▸ EXCERPT PROVIDED
Operations

Operations

Security

Marmot supports Pre-Shared Key (PSK) authentication for cluster communication. This is strongly recommended for production deployments.

[cluster]
# All nodes in the cluster must use the same secret
cluster_secret = "your-secret-key-here"

Environment Variable (Recommended):

For production, use the environment variable to avoid storing secrets in config files:

export MARMOT_CLUSTER_SECRET="your-secret-key-here"
./marmot

The environment variable takes precedence over the config file.

Generating a Secret:

# Generate a secure random secret
openssl rand -base64 32

Behavior:

  • If cluster_secret is empty and MARMOT_CLUSTER_SECRET is not set, authentication is disabled
  • A warning is logged at startup when authentication is disabled
  • All gRPC endpoints (gossip, replication, snapshots) are protected when authentication is enabled
  • Nodes with mismatched secrets will fail to communicate (connection rejected with "invalid cluster secret")

Logging

[logging]
verbose = false          # Enable verbose logging
format = "console"       # Log format: console or json

Cluster Membership Management

Marmot provides an admin API for managing cluster membership. This allows operators to view cluster state, remove nodes, and control which nodes can rejoin the cluster.

Node Lifecycle

Auto-Join (Default Behavior):

  • New nodes automatically join the cluster by contacting seed nodes
  • Restarted nodes automatically rejoin via gossip protocol
  • No manual intervention required for normal operations

Explicit Removal:

  • Nodes marked as REMOVED via admin API are permanently excluded
  • REMOVED nodes cannot auto-rejoin - they are rejected at the gossip layer
  • Must use /admin/cluster/allow/{node_id} to permit rejoining
  • This prevents decommissioned or compromised nodes from rejoining

Prerequisites:

  • The cluster_secret must be configured (see Security section above)

▸ WRITTEN REQUEST A
On the Marmot operations page, which takes precedence when both are set: the environment variable or the config file?
The Marmot operations page and the entries that follow it have no connection to each other.

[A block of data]
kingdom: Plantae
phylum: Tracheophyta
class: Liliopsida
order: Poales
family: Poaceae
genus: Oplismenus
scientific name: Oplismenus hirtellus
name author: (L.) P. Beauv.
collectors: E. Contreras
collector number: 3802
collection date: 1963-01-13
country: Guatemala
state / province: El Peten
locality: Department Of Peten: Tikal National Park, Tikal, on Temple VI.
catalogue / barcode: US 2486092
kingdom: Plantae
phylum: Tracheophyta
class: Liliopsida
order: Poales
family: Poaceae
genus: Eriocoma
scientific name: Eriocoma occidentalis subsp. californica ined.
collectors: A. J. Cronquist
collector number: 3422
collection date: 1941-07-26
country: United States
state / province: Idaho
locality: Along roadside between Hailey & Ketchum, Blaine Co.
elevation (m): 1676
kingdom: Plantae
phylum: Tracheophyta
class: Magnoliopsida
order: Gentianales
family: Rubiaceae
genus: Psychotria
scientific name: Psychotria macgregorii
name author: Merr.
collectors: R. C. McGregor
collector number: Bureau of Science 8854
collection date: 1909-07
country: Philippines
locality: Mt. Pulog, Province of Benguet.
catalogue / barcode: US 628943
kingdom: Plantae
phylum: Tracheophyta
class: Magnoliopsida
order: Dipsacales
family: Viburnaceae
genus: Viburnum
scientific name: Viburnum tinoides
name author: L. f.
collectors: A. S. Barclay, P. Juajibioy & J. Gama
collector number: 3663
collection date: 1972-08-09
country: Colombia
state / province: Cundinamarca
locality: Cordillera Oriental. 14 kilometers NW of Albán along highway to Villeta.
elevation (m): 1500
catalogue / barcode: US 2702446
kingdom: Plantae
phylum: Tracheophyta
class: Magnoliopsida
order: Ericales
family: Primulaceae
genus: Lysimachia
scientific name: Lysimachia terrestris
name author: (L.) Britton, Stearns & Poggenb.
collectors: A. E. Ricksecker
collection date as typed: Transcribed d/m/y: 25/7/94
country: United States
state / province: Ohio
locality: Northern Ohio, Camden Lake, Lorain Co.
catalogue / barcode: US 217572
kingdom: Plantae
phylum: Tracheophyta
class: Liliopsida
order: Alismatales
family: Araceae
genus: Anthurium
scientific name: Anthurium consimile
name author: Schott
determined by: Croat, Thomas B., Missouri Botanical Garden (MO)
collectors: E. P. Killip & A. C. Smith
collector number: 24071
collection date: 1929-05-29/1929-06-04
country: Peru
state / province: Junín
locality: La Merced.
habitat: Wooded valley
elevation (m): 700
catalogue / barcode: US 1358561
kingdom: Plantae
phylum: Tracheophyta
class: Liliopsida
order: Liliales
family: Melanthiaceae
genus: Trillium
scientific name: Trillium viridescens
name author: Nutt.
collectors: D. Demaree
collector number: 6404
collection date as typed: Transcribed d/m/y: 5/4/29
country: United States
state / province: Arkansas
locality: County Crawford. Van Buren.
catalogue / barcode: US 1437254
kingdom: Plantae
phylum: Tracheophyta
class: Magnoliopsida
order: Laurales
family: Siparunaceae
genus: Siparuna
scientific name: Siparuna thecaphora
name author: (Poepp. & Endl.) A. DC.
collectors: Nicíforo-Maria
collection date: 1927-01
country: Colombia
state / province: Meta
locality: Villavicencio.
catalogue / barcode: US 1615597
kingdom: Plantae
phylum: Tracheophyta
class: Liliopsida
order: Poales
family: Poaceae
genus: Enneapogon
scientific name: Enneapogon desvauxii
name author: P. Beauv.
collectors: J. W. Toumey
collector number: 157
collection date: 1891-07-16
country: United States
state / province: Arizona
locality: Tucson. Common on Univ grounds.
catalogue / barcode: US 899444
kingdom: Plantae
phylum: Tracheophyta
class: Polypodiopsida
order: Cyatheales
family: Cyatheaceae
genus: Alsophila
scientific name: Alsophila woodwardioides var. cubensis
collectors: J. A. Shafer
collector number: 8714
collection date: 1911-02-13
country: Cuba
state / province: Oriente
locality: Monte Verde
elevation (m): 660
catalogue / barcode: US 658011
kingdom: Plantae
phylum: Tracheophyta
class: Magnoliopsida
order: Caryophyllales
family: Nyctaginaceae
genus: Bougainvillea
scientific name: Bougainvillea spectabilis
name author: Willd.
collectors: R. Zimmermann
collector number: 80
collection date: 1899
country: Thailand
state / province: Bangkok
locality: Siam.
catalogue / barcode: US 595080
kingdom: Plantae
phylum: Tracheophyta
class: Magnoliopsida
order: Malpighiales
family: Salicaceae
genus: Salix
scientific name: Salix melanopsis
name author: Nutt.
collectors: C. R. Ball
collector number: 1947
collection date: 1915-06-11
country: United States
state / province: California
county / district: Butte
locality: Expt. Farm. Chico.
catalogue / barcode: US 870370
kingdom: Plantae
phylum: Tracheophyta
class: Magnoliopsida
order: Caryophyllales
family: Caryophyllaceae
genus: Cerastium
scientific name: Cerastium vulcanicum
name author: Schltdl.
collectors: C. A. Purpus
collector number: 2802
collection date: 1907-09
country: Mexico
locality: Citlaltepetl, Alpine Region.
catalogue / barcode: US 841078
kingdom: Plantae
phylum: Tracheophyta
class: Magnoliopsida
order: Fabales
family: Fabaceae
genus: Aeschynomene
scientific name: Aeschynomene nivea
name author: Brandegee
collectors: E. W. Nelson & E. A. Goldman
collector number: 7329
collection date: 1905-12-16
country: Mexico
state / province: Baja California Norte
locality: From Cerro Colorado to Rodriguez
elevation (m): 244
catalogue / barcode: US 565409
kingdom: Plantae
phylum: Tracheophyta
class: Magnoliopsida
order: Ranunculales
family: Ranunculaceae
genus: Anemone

▸ WRITTEN REQUEST B
Update the entries from the line with "collectors: A. E. Ricksecker" to the line with "scientific name: Trillium viridescens", replacing "locality" with "site" and leaving everything else unchanged. Return only those lines.

▸ RESULT A
The environment variable takes precedence over the config file.

▸ RESULT B
collectors: A. E. Ricksecker
collection date as typed: Transcribed d/m/y: 25/7/94
country: United States
state / province: Ohio
site: Northern Ohio, Camden Lake, Lorain Co.
catalogue / barcode: US 217572
kingdom: Plantae
phylum: Tracheophyta
class: Liliopsida
order: Alismatales
family: Araceae
genus: Anthurium
scientific name: Anthurium consimile
name author: Schott
determined by: Croat, Thomas B., Missouri Botanical Garden (MO)
collectors: E. P. Killip & A. C. Smith
collector number: 24071
collection date: 1929-05-29/1929-06-04
country: Peru
state / province: Junín
site: La Merced.
habitat: Wooded valley
elevation (m): 700
catalogue / barcode: US 1358561
kingdom: Plantae
phylum: Tracheophyta
class: Liliopsida
order: Liliales
family: Melanthiaceae
genus: Trillium
scientific name: Trillium viridescens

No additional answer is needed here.